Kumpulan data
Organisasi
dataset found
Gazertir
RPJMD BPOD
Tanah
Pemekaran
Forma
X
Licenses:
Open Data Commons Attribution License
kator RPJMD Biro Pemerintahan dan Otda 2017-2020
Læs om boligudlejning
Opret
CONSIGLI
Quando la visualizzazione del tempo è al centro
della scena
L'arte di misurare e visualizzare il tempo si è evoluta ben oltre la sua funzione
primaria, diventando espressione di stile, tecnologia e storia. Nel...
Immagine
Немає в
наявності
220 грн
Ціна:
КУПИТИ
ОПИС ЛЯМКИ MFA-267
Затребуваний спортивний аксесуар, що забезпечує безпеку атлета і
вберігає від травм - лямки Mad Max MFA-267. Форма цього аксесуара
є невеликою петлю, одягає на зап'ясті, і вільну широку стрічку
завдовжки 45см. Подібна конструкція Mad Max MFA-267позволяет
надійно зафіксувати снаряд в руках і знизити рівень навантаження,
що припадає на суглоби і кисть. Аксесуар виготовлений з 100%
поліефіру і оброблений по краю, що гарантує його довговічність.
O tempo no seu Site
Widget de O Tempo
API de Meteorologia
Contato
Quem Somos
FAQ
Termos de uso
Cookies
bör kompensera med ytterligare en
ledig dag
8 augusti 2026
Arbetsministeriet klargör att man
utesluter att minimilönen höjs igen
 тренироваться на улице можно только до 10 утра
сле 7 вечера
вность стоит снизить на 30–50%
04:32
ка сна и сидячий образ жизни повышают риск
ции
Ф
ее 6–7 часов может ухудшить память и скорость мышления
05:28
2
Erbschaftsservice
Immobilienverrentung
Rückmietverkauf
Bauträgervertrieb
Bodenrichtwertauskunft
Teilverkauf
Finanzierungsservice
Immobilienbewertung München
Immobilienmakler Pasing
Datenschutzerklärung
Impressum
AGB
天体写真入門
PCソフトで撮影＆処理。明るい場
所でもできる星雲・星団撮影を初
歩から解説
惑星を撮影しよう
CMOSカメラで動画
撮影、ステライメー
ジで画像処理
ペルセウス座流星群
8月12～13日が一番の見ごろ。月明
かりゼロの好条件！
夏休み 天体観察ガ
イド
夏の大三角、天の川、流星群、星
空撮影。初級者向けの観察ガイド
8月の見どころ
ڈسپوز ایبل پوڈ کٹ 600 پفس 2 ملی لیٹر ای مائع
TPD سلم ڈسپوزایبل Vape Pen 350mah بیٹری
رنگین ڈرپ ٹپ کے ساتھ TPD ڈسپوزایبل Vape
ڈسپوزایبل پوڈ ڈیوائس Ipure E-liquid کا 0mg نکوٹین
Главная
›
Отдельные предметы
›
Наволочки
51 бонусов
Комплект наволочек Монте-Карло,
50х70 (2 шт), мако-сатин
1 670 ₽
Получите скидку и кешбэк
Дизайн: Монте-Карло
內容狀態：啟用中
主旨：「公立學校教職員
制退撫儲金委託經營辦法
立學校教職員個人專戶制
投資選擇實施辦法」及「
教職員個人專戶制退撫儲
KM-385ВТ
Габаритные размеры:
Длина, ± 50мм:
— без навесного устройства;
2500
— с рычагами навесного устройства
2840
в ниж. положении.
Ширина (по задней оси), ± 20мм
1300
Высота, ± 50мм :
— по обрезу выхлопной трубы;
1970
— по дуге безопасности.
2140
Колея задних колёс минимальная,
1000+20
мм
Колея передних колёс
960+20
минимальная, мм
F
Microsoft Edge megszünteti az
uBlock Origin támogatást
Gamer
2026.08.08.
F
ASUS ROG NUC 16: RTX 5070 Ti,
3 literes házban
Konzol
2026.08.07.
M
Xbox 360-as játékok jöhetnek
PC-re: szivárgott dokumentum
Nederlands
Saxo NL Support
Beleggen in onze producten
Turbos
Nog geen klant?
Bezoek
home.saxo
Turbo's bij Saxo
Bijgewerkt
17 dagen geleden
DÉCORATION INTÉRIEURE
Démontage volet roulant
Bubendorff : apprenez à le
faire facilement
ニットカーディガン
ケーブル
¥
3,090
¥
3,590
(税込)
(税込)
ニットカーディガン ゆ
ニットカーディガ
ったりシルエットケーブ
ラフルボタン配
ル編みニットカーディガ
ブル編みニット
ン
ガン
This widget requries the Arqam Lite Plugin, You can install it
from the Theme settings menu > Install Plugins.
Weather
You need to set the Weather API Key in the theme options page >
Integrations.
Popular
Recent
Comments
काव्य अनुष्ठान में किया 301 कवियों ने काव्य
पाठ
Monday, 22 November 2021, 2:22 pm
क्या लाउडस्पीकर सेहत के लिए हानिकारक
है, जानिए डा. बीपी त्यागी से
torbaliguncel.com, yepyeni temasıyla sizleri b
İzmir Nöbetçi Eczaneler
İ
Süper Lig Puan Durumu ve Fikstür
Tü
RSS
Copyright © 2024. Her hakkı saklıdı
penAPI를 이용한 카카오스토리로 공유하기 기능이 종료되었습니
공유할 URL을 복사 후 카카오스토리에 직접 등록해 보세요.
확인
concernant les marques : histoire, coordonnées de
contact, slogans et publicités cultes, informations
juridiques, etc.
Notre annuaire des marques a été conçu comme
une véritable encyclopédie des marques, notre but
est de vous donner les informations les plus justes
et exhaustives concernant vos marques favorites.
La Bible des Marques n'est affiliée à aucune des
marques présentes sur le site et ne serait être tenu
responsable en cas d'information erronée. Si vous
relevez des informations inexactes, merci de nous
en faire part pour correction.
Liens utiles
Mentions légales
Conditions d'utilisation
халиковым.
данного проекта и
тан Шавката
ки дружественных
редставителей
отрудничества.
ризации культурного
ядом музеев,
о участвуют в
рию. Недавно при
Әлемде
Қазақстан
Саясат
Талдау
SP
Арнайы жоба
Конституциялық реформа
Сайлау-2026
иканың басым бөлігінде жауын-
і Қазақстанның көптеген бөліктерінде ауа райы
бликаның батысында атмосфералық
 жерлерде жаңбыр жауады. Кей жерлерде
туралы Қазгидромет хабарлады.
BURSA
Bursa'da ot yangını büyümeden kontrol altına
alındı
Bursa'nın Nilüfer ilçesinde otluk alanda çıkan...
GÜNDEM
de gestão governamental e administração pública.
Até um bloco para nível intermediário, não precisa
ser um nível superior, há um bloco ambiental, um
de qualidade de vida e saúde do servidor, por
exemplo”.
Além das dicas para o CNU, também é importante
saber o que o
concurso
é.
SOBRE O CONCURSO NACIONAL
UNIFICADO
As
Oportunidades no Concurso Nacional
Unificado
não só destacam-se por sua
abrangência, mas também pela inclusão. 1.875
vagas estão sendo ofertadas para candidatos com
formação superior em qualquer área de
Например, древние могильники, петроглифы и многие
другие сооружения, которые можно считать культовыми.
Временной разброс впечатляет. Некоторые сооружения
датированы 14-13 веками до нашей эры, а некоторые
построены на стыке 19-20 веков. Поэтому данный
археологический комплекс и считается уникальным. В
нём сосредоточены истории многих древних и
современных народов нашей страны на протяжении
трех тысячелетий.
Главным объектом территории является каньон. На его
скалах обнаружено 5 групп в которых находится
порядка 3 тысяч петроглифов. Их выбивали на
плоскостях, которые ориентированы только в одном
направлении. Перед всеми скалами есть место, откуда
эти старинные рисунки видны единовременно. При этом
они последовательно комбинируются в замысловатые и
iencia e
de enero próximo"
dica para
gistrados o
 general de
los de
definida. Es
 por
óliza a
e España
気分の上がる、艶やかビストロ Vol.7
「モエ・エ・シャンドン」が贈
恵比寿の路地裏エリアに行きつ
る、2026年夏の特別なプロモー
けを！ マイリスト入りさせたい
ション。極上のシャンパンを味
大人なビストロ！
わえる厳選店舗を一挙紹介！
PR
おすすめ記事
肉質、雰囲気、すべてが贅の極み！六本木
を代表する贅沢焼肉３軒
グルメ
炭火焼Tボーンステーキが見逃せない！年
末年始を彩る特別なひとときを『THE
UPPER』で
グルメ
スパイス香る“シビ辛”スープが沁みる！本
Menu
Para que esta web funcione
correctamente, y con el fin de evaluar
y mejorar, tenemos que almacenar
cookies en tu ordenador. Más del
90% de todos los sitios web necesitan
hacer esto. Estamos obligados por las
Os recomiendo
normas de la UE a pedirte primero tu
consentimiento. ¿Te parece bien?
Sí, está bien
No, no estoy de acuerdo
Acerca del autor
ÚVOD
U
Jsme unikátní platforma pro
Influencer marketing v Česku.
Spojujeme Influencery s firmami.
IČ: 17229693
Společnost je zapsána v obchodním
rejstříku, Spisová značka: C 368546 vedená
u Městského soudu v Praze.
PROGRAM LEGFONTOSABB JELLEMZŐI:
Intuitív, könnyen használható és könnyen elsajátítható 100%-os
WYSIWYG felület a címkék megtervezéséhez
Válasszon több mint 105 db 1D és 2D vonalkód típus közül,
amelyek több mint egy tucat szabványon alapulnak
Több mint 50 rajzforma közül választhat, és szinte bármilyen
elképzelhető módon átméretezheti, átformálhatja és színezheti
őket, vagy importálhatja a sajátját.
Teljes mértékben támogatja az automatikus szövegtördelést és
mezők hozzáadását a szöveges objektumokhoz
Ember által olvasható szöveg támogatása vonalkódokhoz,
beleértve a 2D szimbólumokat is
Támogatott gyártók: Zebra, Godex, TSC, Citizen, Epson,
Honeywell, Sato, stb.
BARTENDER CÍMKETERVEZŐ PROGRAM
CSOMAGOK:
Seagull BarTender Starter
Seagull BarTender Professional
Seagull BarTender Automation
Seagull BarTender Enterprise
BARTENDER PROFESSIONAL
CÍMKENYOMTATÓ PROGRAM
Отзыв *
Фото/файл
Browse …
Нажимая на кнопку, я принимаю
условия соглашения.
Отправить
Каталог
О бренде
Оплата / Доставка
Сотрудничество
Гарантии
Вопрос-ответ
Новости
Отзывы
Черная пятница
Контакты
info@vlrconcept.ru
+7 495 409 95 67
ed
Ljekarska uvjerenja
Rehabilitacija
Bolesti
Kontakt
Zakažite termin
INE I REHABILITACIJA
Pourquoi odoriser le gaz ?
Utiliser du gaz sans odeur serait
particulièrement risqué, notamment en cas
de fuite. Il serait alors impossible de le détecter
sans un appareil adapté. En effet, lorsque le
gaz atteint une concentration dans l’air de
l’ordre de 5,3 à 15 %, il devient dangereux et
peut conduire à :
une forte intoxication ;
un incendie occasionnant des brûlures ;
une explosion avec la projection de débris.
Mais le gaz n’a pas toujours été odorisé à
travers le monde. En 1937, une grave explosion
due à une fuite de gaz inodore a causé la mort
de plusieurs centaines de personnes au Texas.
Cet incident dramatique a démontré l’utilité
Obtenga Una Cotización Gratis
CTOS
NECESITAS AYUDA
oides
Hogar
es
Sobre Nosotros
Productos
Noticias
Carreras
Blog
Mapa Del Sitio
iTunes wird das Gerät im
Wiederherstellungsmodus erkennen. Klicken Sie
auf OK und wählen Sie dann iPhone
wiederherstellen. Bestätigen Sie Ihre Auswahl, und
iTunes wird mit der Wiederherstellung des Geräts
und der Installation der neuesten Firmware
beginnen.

──────

§ Written task: Reproduce everything from the start of the records down to the line containing "завдовжки 45см. Подібна", changing "220 грн" to "250 грн" and leaving all else as it stands.

§ Solution for this task:
Kumpulan data
Organisasi
dataset found
Gazertir
RPJMD BPOD
Tanah
Pemekaran
Forma
X
Licenses:
Open Data Commons Attribution License
kator RPJMD Biro Pemerintahan dan Otda 2017-2020
Læs om boligudlejning
Opret
CONSIGLI
Quando la visualizzazione del tempo è al centro
della scena
L'arte di misurare e visualizzare il tempo si è evoluta ben oltre la sua funzione
primaria, diventando espressione di stile, tecnologia e storia. Nel...
Immagine
Немає в
наявності
250 грн
Ціна:
КУПИТИ
ОПИС ЛЯМКИ MFA-267
Затребуваний спортивний аксесуар, що забезпечує безпеку атлета і
вберігає від травм - лямки Mad Max MFA-267. Форма цього аксесуара
є невеликою петлю, одягає на зап'ясті, і вільну широку стрічку
завдовжки 45см. Подібна конструкція Mad Max MFA-267позволяет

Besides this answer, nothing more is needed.